Effect on product characteristics
During the granulation process, both the classification of the product and transport under gravity result in the formation of dust which then adheres to urea granules. Fluid bed coolers, in addition to their cooling function, also have a valuable de-dusting effect on urea granules. Hence, products generated by a plant configured with a fluid bed as a final cooler will tend to be less ‘dusty’.
Using a BFC as the final cooler instead of a fluid bed type could, therefore, potentially lead to a change in product characteristics. But experience gained during commissioning has demonstrated that bulk flow cooling does not, in fact, have any measurable negative effects on product quality. Indeed, the perceived problem of higher dust adhesion to urea granules can be addressed by good ventilation and installing sufficient de-dusting spots during material handling.
Energy consumption case study
Which of the two cooling concepts, the fluid bed cooler or the BFC, is the most suitable type for the final cooling of urea granules is subject to much debate. The answer clearly depends on which parameters are used to measure their relative performance. Any assessment must also involve detailed monitoring. One comparison, for example, could be based on their relative operating costs, which is linked in turn to power consumption.
As already stated, the fluidising air for the fluid bed cooler must be dry so that the urea does not pick up humidity. Application of cooled dry air also ensures an economical design. The air conditioning (drying and cooling) is done using an air chiller unit supplied by ammonia sourced from the ammonia plant. But how much energy is consumed by a chiller unit during the course of a year? That depends on factors such as the production site’s temperature profile.
Figure 4 shows the annual operating hours of a fluid bed chiller in percent (y-axis) against power demand in kW (x-axis) for a fictitious US Gulf Coast site with a capacity of 3,500 t/d.

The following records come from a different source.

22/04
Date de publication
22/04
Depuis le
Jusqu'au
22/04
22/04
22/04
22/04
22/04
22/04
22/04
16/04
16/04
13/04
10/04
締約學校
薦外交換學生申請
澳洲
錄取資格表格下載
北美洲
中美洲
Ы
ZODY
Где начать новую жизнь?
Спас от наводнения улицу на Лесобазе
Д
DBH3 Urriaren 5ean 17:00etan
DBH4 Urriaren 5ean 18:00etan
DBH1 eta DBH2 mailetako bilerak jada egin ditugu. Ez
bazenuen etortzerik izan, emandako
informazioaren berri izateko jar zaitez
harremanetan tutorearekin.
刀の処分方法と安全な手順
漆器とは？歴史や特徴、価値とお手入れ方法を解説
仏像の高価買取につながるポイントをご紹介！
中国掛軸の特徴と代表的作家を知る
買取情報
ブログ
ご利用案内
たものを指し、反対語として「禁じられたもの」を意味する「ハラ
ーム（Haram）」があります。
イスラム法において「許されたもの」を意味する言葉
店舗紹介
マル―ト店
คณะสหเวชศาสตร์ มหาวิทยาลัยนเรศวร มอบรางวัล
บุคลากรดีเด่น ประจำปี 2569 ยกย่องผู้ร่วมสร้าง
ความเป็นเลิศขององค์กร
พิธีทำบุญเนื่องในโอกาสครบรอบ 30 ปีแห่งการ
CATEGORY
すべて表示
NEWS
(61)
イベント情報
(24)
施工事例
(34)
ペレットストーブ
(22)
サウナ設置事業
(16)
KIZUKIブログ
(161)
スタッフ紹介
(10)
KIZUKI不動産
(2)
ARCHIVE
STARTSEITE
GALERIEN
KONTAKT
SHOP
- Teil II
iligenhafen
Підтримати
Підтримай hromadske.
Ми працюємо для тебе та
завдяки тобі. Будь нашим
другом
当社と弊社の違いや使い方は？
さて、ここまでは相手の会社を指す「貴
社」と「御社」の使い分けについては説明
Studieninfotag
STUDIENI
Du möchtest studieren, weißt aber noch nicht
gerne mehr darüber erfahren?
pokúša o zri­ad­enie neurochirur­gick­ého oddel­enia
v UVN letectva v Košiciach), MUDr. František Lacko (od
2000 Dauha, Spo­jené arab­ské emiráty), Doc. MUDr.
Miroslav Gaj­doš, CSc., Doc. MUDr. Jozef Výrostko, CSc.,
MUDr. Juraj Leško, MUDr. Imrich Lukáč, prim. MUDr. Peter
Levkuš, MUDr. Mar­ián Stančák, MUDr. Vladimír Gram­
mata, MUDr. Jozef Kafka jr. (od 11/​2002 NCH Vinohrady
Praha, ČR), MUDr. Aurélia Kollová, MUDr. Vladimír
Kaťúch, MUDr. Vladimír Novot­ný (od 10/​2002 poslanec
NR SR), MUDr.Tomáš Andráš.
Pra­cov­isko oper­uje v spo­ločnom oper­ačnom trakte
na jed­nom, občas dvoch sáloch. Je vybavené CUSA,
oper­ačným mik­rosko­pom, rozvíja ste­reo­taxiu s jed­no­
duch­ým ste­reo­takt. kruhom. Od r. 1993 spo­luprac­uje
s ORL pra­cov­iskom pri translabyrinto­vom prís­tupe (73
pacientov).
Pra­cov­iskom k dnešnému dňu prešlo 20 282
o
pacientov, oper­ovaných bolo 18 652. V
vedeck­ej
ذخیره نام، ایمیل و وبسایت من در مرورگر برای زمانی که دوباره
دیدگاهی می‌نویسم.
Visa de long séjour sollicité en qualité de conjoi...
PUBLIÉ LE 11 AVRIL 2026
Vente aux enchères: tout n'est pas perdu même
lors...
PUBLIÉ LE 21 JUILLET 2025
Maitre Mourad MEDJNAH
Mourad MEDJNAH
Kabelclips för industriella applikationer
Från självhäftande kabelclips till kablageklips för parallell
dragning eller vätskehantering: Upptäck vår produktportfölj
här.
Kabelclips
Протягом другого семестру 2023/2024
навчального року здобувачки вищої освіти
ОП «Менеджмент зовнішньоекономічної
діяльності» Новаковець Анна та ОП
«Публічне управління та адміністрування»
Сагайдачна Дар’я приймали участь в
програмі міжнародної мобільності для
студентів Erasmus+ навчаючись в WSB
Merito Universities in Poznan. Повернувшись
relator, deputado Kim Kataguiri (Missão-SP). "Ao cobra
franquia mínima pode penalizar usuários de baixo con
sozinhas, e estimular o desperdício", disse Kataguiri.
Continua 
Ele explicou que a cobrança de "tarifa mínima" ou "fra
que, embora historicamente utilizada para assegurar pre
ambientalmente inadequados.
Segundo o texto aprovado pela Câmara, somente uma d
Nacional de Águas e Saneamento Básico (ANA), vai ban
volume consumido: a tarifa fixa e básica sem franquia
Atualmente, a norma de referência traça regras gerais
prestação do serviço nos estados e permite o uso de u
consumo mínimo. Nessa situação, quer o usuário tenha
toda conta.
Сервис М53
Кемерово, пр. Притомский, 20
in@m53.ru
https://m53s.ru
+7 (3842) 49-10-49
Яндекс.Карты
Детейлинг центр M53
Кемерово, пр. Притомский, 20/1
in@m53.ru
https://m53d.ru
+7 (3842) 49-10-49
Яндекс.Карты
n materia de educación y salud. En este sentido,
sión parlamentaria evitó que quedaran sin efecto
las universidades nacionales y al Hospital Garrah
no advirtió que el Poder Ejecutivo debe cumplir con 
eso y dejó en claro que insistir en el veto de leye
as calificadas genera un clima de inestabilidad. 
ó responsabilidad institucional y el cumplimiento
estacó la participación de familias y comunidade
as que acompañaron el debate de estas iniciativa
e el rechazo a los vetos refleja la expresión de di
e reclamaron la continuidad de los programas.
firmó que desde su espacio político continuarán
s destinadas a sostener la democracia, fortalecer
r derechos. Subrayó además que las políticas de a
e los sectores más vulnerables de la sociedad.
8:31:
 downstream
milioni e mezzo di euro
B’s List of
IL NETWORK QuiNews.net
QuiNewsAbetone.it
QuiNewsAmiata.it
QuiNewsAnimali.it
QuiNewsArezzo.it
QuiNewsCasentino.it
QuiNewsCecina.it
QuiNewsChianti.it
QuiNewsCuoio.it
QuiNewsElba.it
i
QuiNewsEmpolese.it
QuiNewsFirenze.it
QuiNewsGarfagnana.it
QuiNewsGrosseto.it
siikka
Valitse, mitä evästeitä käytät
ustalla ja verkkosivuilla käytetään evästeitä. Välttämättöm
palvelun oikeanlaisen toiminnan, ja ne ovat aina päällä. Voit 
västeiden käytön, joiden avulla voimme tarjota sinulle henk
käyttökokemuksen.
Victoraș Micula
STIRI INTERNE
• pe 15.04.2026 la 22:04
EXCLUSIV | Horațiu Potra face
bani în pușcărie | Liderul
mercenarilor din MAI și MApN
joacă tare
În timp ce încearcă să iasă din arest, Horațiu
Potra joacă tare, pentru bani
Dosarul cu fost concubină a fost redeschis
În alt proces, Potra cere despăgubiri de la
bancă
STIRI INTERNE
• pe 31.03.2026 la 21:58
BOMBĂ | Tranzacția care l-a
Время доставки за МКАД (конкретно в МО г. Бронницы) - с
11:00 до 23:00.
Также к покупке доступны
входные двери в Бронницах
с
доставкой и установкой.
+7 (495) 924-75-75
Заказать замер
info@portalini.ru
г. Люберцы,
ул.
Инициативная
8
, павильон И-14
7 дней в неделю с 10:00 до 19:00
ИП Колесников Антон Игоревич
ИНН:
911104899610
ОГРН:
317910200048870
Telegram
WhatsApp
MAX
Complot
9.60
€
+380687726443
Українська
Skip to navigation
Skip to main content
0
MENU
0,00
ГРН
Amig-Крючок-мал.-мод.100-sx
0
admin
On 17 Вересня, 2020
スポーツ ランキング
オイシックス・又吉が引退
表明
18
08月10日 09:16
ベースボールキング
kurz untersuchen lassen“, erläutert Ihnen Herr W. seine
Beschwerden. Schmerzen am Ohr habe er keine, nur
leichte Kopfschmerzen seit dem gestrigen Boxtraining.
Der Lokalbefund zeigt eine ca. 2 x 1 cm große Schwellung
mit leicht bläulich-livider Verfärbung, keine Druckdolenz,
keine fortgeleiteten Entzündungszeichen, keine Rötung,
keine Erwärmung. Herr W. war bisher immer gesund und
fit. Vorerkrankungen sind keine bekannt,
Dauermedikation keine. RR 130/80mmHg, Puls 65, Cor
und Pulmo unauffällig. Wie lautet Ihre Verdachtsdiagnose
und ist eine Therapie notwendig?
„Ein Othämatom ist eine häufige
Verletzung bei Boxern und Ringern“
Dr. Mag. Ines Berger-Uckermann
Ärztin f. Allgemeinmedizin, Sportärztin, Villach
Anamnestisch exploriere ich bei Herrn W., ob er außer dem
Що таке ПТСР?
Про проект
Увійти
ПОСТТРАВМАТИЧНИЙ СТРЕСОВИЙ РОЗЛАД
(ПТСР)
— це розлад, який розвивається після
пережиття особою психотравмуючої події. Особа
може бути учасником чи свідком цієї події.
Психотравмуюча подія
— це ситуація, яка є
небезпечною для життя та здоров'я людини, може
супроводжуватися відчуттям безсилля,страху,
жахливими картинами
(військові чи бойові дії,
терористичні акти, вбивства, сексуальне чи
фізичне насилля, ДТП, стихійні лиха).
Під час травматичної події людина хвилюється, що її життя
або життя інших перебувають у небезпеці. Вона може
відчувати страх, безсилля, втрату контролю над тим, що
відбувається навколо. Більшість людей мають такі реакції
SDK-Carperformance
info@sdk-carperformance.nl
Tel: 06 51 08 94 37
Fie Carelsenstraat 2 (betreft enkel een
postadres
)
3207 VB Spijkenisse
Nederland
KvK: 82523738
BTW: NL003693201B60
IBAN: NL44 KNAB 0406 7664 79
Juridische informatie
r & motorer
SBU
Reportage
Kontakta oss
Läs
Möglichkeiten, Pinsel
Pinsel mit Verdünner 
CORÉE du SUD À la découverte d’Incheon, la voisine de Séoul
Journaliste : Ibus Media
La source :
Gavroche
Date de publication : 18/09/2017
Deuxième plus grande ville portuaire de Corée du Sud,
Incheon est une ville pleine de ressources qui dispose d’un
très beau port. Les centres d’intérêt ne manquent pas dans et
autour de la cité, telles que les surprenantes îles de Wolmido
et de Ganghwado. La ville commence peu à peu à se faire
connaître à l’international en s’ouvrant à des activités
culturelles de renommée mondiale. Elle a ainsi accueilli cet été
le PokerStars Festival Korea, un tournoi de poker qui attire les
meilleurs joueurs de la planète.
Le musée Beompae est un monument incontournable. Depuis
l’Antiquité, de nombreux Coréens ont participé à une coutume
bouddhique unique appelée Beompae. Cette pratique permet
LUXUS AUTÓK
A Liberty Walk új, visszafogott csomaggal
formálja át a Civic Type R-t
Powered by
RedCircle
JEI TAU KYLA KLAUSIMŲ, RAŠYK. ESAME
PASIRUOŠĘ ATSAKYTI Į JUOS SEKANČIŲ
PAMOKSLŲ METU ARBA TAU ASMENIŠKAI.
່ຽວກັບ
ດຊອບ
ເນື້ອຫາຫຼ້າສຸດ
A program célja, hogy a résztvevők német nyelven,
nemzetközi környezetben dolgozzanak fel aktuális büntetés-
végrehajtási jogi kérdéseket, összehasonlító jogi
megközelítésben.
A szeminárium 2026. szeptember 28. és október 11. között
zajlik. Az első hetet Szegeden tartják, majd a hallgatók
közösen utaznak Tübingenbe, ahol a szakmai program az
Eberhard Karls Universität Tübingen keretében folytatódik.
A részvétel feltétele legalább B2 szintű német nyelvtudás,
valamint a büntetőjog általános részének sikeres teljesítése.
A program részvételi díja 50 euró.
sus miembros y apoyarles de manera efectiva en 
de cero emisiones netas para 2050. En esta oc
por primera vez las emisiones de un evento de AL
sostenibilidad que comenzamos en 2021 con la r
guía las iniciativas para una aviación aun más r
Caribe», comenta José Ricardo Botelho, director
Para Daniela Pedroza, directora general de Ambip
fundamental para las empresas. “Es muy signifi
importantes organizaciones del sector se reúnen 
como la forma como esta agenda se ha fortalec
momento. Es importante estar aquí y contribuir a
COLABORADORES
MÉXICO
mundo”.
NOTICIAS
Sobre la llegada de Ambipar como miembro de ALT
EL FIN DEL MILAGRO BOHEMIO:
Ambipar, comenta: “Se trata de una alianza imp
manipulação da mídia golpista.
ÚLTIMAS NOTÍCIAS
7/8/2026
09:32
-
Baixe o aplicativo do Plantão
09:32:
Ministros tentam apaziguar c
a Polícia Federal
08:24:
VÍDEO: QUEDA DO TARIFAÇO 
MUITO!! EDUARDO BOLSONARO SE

This chart shows that the fluid bed chiller is only operated at full load (6,000 kW) on a few days, while for the majority of the year the chiller operates using only a fraction of its total cooling capacity.
Overall, we calculate that the fluid bed cooler concept requires approximately 950 kW, including the required chilling duty and fan power. In comparison, for an otherwise similar plant, using a BFC for cooling would result in an average energy consumption of approximately 140 kW, assuming the BFC is supplied purely with dry air. This calculation takes into consideration the production of dry purge air and cooling water pumping. Therefore, by comparing power consumption alone, the BFC clearly wins the race in this case study.
Conclusions
The use of a bulk flow cooler instead of a fluid bed cooler can provide a good alternative in the final cooling of urea granules. Nevertheless, many parameters require evaluation before deciding which solution best fits the client’s specific requirements.
In our view, implementing bulk flow cooling as part of the granulation process also requires an experienced engineering contractor. thyssenkrupp Industrial Solutions has valuable experience of using bulk flow coolers, at both new-build urea plants and during urea plant revamps. tkIS also has long-term experience in cooperating with the urea granulation licensor tkFT. Together, these capabilities ensure that, for each individual urea granulation plant, the best cooling concept is selected and implemented.